Say, as a bare number, how many lines of the listing hold "Dimensions".

= Beginning of Section =

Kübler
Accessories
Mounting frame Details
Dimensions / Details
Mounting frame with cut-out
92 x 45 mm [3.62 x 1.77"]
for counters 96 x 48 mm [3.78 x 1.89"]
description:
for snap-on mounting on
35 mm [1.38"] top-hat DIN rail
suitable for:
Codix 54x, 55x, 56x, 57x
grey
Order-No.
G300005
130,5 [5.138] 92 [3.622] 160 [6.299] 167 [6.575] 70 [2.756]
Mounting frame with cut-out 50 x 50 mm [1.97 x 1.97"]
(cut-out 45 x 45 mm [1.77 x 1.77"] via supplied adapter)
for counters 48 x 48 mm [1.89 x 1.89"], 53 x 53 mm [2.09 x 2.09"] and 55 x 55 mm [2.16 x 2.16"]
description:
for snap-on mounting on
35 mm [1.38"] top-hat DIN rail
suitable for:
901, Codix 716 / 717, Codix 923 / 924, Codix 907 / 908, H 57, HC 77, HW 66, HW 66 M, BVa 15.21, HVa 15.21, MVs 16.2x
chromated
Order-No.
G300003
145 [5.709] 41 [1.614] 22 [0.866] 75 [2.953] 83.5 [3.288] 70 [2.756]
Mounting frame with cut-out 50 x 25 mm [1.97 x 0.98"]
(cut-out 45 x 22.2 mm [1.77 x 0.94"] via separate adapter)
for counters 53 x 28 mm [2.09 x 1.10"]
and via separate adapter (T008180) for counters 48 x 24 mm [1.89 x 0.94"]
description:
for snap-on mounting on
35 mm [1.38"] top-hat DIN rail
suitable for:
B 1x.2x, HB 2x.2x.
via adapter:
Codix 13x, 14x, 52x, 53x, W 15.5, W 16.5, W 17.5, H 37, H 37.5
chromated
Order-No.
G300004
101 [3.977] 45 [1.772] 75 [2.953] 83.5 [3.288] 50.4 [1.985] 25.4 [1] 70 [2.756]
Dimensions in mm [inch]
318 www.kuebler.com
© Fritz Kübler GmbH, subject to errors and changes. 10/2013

= End of Section =

> [Result for this exercise]: 2